How Covid-19 Pandemic Has Decimated The Fashion Industry

With fashion shows canceled, events postponed, manufacturers shut down, and warehouses closed, the fashion industry has been deeply shattered in the wake of the coronavirus pandemic.

A person walks past Bergdorf Goodman on Fifth Avenue in New York as retailers reported a major downturn in sales related to the coronavirus outbreak. Photo: Reuters

The brave new world is upon every industry and individual. As the coronavirus shuts down the economy and threatens billions of lives across the globe, though the fashion industry is actively coping with the evolving situation, the future remains devastatingly dark. The challenges faced by the industry are on many levels, from supply chain to labor force, to cash flow, to consumer demand and market response, and above all, the way in which ensures health and safety.

The Business of Fashion and McKinsey & Company have released a report in examining the impact of Covid-19 on the $2.5 trillion fashion industry. According to McKinsey Global Fashion Index (MGFI) analysis, states that “56 percent of global fashion companies were not earning their cost of capital in 2018, we expect a large number of global fashion companies to go bankrupt in the next 12 to 18 months.”

Store closures due to quarantine measures has triggered a catastrophic domino effect, as the report warns 80 percent of fashion companies will face financial distress if lockdowns are extended more than two months.

Before Covid-19, fashion retailers were already suffered for years due to the disruption of digital shopping, now the virus has put the final nail in the coffin of brick-and-mortar retail businesses, especially the small, independent ones.

But with enforced store closing, whether long-standing department stores, top-notch brands, or nascent designer labels are all struggled by continuing with online sales while finding sources of income to equal that of their store sales and make up for heavy rent stress.

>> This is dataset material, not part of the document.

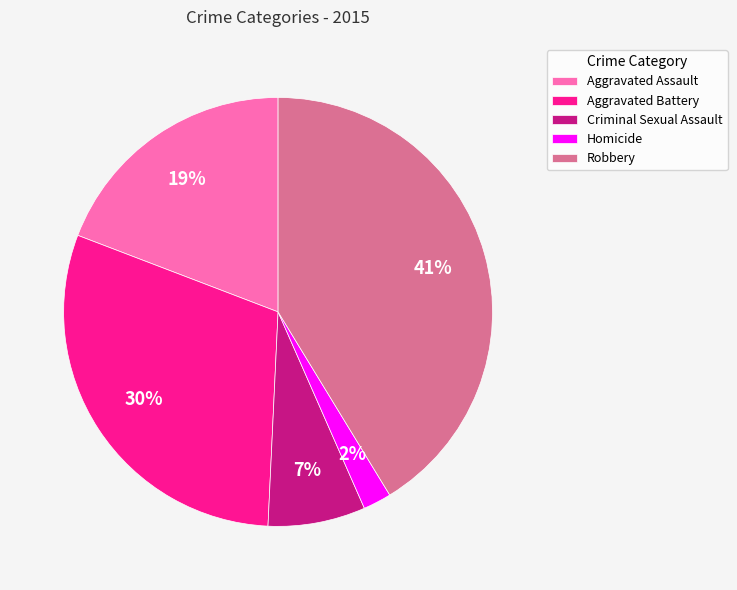

Combined, do Homicide and Aggravated Assault account for over 50%?

No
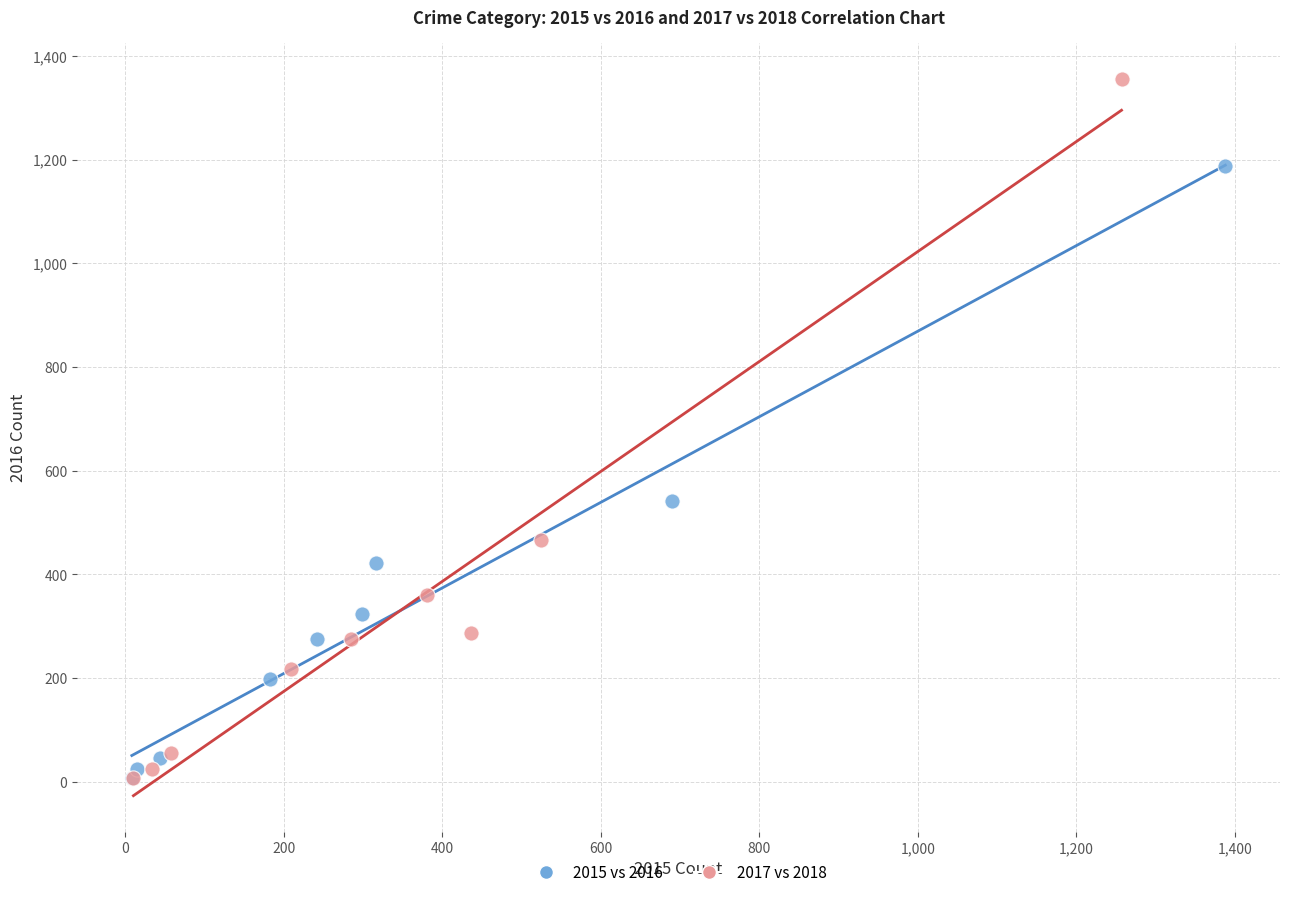

Which series reaches the maximum Y coordinate?

2017 vs 2018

Looking back at the time of the aftermath of the 911 attacks. People stopped buying clothes, so that most brands used the strategy of making unparalleled discounts in attracting consumers to reduce inventories and minimizing losses.The popularization of discounting and outlet stores since then has eaten into the whole structure of how fashion works. But the virus impact is much more complex and severe, it suspends people’s disposable income and retailers find it hard to stir up sales even with discounts.

With 50% off promotions piling up in the email inboxes, most consumers are not interested in fashion consumption right now. With the unemployment rate in the U.S. climbs high, if anything, spending for most people has gone to groceries and healthcare essentials.

Other than cash-strapped consumers, the Mckinsey report proposes that there will be a rise in anti-consumerism as deep discounting plagues retailers for the remainder of 2020. Consumers will no longer want to pay much for luxuries once they’ve used to the lower price. Hence the luxury sales can expect to be exacerbated for the following year. The report also states, “To reach increasingly frugal and disillusioned consumers, brands must find inventive ways to regain value and rethink their broader business mission.”

According to the New York Times, as of April 16, the $349 billion US small business rescue loan program has already run out of funds. To plenty of American designers, the news is too heartbroken to hear. According to Vogue, Victor Glemaud, a knitwear designer and CFDA/Vogue Fashion Fund alum, was turned away by both banks where he applied for a Paycheck Protection Program loan after weeks of waiting and confusion. “What seemed possible at the beginning of the process has turned into a complete non-starter,” Glemaud tells Vogue

Vogue and the CFDA have launched A Common Thread, a fundraising initiative that in hope of reducing the struggles of the fashion community.

What the future holds for fashion creativity is also in question. Designers are debating whether they should design new collections for the coming season or even year. Marc Jacobs shared in his conversation with British Vogue editor-in-chief, Edward Enniful, that his design team could not make the next step as the way they work is always seeing the materials from Italy first, then incorporating ideas and executing the design. But now every department comes to a grinding halt. And Jacobs expressed that he frankly didn’t think the new collection will be made.

The uncertainty surrounding COVID-19 has also given the industry a chance to reevaluate not only the structure of business operation but the industry’s value chain.